Hyde Park on Hudson

Hyde Park on Hudson

Roger Michell (2012)

The preliminaries for this ‘centrepiece gala’ of the London Film Festival were good, and better than they might have been:  Boris Johnson had given last-minute apologies for absence.   Roger Michell winningly said he was sorry the audience would be missing The Great British Bake Off final by attending the premiere of Hyde Park on Hudson.  Bill Murray added a few, funny words.  After that, though, it was all downhill.  It’s soon evident that Hyde Park on Hudson doesn’t have a strong motor and its first scenes don’t give much reason to hope that subtlety will compensate for lack of momentum.  It takes a bit longer, however, to work out quite what’s wrong with the film.  This dramatisation of the friendship and affair between Franklin D Roosevelt (Murray) and his distant cousin – ‘fifth or sixth removed … depending how you count’ – Margaret ‘Daisy’ Suckley (Laura Linney) is narrated by Daisy.  There’s a lot of voiceover in the early stages, and what’s on the screen isn’t much more than visual confirmation of what’s already being explained on the soundtrack.  But the fundamental weaknesses of Richard Nelson’s screenplay and Roger Michell’s direction become clear only with the arrival, for a short visit to Hyde Park on Hudson (FDR’s mother’s house, where the President took his holidays from Washington), of King George VI and Queen Elizabeth – a visit that takes place a few weeks before the outbreak of war in Europe, in the summer of 1939.

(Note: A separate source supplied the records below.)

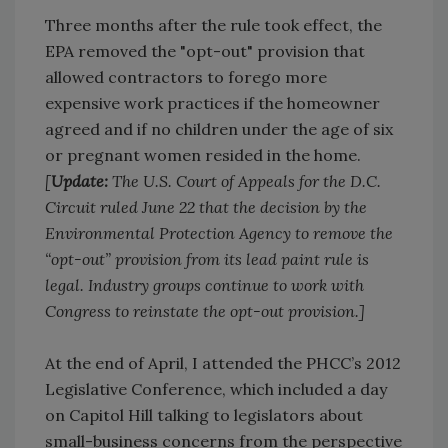
Three months after the rule took effect, the
EPA removed the "opt-out" provision that
allowed contractors to forego more
expensive work practices if the homeowner
agreed and if no children under the age of six
or pregnant women resided in the home.
[
Update:
The U.S. Court of Appeals for the D.C.
Circuit ruled June 22 that the decision by the
Environmental Protection Agency to remove the
“opt-out” provision from its lead paint rule is
legal. Industry groups continue to work with
Congress to reinstate the opt-out provision.]
At the end of April, I attended the PHCC’s 2012
Legislative Conference, which included a day
on Capitol Hill talking to legislators about
small-business concerns from the perspective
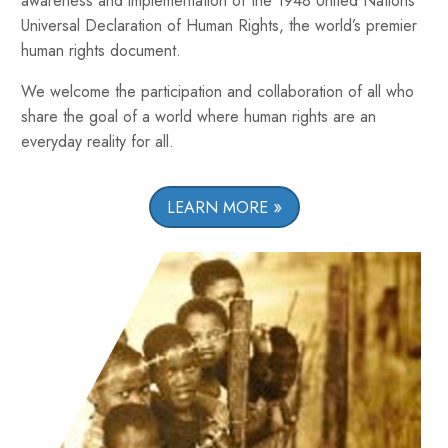
awareness and implementation of the 1948 United Nations
Universal Declaration of Human Rights, the world’s premier
human rights document.
We welcome the participation and collaboration of all who
share the goal of a world where human rights are an
everyday reality for all.
LEARN MORE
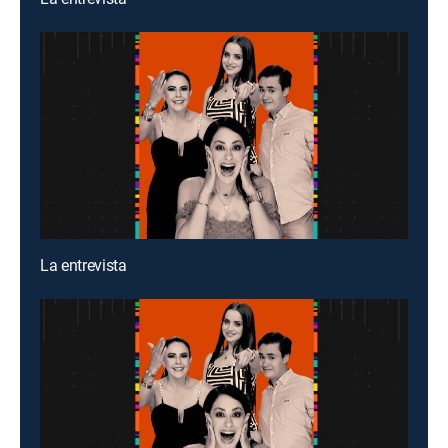
La entrevista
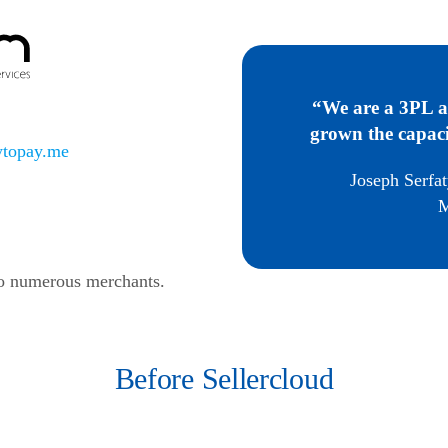
“We are a 3PL a
grown the capaci
topay.me
Joseph Serfat
M
to numerous merchants.
Before Sellercloud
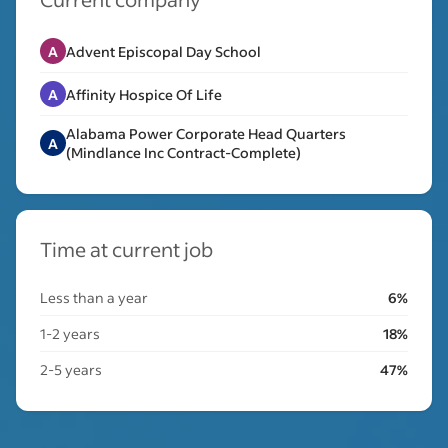
A
Advent Episcopal Day School
A
Affinity Hospice Of Life
Alabama Power Corporate Head Quarters
A
(Mindlance Inc Contract-Complete)
Time at current job
Less than a year
6%
1-2 years
18%
2-5 years
47%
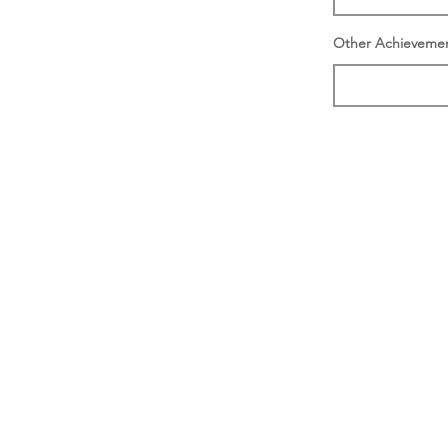
Other Achieveme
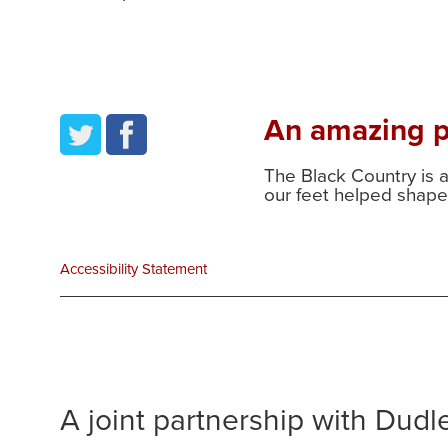
An amazing pl
twitter
facebook
The Black Country is 
our feet helped shape 
Accessibility Statement
A joint partnership with Dud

At this point the film resolves itself into a series of behind-closed-doors dialogues:  between FDR and the King (Samuel West), with the polio victim reassuring the stutterer that he too can overcome his disability; between the King and Queen in their bedroom, Elizabeth anxiously alert to signs of the Roosevelts slighting them both, and Bertie especially; inside a car, where Missy (Elizabeth Marvel), Roosevelt’s secretary, enlightens Daisy on the subject of being the President’s mistress.   The first two of these conversations are entertaining – you feel as if you’re eavesdropping on the private talk of public figures, and the royal paranoia about being looked down upon is, with Olivia Colman playing Queen Elizabeth, quite funny and touching.   There’s a farcical quality to the comings and goings through the night and the early morning which lifts the movie’s even, dawdling pace.  But Daisy’s running through the woods to get away from Missy and a man on FDR’s staff is visually dynamic in a rather desperate way (as if Michell knows he needs an injection of pace and isn’t too concerned about how that’s achieved); and the subsequent conversation with Missy in the car is familiar from other movies which describe the naivete of paramours who think they’re special.  It seems crucial in Hyde Park on Hudson that the unknown figure of Daisy Suckley should be the main focus of interest, and she’s not.  According to legends on the screen at the end of the movie, Daisy’s relationship with Roosevelt came to light only when she died, in her hundredth year, in 1991, when letters to and from FDR were discovered among her possessions.  Richard Nelson first wrote Hyde Park on Hudson as a radio play, broadcast on Radio 3 in 2009:  I don’t know whether this comprised readings from the letters but you can see how the story might work in epistolary form.  Without that framework, there’s not enough material for a drama – or at least Nelson doesn’t have the imagination to build one.  Laura Linney is a fine actress and she plays the attentive, self-consciously spinsterly Daisy with a lot of skill but the role is too thinly written for her to develop much.   Daisy is someone on the margins of the high-powered company assembled at Hyde Park on Hudson, and that’s how she stays in the movie which is meant to be her story.

Bill Murray inhabits FDR persuasively – he’s not only witty but good too at suggesting a man well practised in showing people what he wants them to see and keeping plenty in reserve.   As Eleanor Roosevelt, Olivia Williams seems too sharply aggressive at first but she settles down to give a good performance:  Eleanor is briskly affable, knowing it’s part of the job, but clearly bored by the social parts of that job and smilingly condescending towards the British visitors.   (The film implies that FDR’s extra-marital interests were something his wife was well used to – I don’t know whether there’s evidence for this.)   Olivia Colman’s Elizabeth is a passionately loyal, not very bright woman – it’s easier to believe with her than it was with Helena Bonham-Carter’s Queen Elizabeth that she grew into the Queen Mother.  A more surprising success is Samuel West’s Bertie.  Only two years after The King’s Speech (and with Madonna’s WE, which I’ve not seen, in between), you’d think it would be hard to do anything distinctive with George VI but West does, and humorously.   FDR’s mother Sara Delano is determined to make the most of hosting a royal visit and Elizabeth Wilson, who plays her, emphatically makes the most of the part.  So does Eleanor Bron, in the even smaller role of Daisy’s aunt.